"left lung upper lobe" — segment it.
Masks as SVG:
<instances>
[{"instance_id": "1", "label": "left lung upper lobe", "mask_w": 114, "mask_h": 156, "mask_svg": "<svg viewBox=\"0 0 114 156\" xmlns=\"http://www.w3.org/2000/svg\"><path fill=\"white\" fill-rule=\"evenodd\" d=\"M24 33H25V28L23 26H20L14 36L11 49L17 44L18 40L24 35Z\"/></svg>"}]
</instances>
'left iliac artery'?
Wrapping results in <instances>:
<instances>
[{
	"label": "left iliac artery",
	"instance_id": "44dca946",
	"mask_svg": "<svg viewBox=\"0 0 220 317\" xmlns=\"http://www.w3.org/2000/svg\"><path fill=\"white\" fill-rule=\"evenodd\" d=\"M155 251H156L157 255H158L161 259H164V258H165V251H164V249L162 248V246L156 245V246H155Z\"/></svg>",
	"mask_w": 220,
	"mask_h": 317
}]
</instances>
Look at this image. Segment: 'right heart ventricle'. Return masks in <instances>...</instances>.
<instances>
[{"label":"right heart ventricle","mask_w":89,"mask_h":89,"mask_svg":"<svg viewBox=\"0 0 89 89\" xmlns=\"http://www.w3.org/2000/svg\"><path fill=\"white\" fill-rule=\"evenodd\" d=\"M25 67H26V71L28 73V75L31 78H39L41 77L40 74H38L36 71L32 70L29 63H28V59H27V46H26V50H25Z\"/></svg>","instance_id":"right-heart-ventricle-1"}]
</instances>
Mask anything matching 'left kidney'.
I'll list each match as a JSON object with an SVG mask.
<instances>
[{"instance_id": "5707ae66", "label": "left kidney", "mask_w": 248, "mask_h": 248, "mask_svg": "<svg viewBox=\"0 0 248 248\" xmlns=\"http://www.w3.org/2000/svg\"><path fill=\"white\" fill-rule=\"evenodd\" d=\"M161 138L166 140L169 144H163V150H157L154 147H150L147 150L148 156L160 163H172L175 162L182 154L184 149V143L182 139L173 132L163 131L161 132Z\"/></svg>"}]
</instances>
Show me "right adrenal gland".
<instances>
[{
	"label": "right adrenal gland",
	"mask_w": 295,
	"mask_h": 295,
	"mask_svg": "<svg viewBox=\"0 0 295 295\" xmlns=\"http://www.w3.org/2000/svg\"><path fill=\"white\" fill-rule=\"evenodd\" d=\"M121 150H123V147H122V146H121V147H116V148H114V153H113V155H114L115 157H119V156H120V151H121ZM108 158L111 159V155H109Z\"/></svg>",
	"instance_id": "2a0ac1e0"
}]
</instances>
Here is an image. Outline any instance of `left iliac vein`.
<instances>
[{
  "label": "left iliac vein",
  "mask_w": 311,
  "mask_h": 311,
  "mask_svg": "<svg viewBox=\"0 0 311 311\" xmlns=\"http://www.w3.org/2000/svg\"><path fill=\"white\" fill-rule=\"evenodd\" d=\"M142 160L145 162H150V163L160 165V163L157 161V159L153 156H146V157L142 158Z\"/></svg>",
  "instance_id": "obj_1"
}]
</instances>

Task objective: Please identify each of the lines above that contains the word "left" and copy every such line in full. Case counts.

Finished exercise:
"left lung upper lobe" — segment it.
[{"instance_id": "1", "label": "left lung upper lobe", "mask_w": 114, "mask_h": 156, "mask_svg": "<svg viewBox=\"0 0 114 156\" xmlns=\"http://www.w3.org/2000/svg\"><path fill=\"white\" fill-rule=\"evenodd\" d=\"M24 33H25V28L23 26H20L14 36L11 49L17 44L18 40L24 35Z\"/></svg>"}]
'left iliac artery'?
	"label": "left iliac artery",
Mask anything matching 'left kidney'.
[{"instance_id": "5707ae66", "label": "left kidney", "mask_w": 248, "mask_h": 248, "mask_svg": "<svg viewBox=\"0 0 248 248\" xmlns=\"http://www.w3.org/2000/svg\"><path fill=\"white\" fill-rule=\"evenodd\" d=\"M161 138L166 140L169 144H163V150H157L154 147H150L147 150L148 156L160 163H172L175 162L182 154L184 149V143L182 139L173 132L163 131L161 132Z\"/></svg>"}]
Here is an image. Outline any instance of `left iliac vein`.
  "label": "left iliac vein",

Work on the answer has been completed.